The iShares MSCI USA Momentum Factor ETF (NYSEArca: MTUM) is up more than 17% year-to-date, a gain that shows this smart beta exchange traded fund is outpacing the S&P 500 a roughly 2-to-1 margin. However, there are some concerns regarding the near-term outlook for the momentum factor and its ability to continue outpacing more conservative investment factors during the sluggish summer months.
MTUM tracks large- and mid-cap U.S. stocks with relatively high price momentum. The underlying MSCI USA Momentum Index calculates the ratio of each stock’s price returns over the trailing 13 and seven months against volatility over the past three years. Companies are then weighted by their risk-adjusted momentum.
Since momentum strategies can overweight riskier stocks, the ETF could could underperform during another correction. Since defensive stocks typically do better during volatile conditions, the momentum strategy could load up on conservative picks and miss out on the initial recovery in riskier assets.
“The momentum factor has enjoyed a perfect storm of market conditions lately, but it’s worth asking if other factors are ready to begin leading again. If volatility remains muted, it’s reasonable to think that momentum could continue to extend its gains, but there are a few circumstances to consider that could point to a change in leadership,” reports ETF Daily News.

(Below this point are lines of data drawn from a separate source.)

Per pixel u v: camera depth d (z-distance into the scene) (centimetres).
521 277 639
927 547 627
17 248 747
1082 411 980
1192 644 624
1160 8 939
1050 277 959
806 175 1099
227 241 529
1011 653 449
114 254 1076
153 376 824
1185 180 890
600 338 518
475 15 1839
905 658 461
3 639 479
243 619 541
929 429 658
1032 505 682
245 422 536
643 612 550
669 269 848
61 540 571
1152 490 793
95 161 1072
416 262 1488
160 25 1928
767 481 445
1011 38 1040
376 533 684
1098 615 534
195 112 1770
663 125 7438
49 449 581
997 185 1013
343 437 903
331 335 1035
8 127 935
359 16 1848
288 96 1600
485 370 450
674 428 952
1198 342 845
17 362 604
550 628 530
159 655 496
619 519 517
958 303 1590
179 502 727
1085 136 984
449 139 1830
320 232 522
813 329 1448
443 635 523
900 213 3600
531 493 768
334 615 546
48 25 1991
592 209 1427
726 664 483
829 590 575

MTUM, which debuted four years ago, holds 124 stocks. Some of the ETF’s sector weights are not surprising while others are. For example, as a momentum-based ETF, it is not surprising that MTUM allocates about 47% of its combined weight to technology and consumer discretionary stocks. The surprise is MTUM’s 23.2% weight to financial services stocks. That is the second-worst performing sector in the S&P 500 this year, trailing only energy.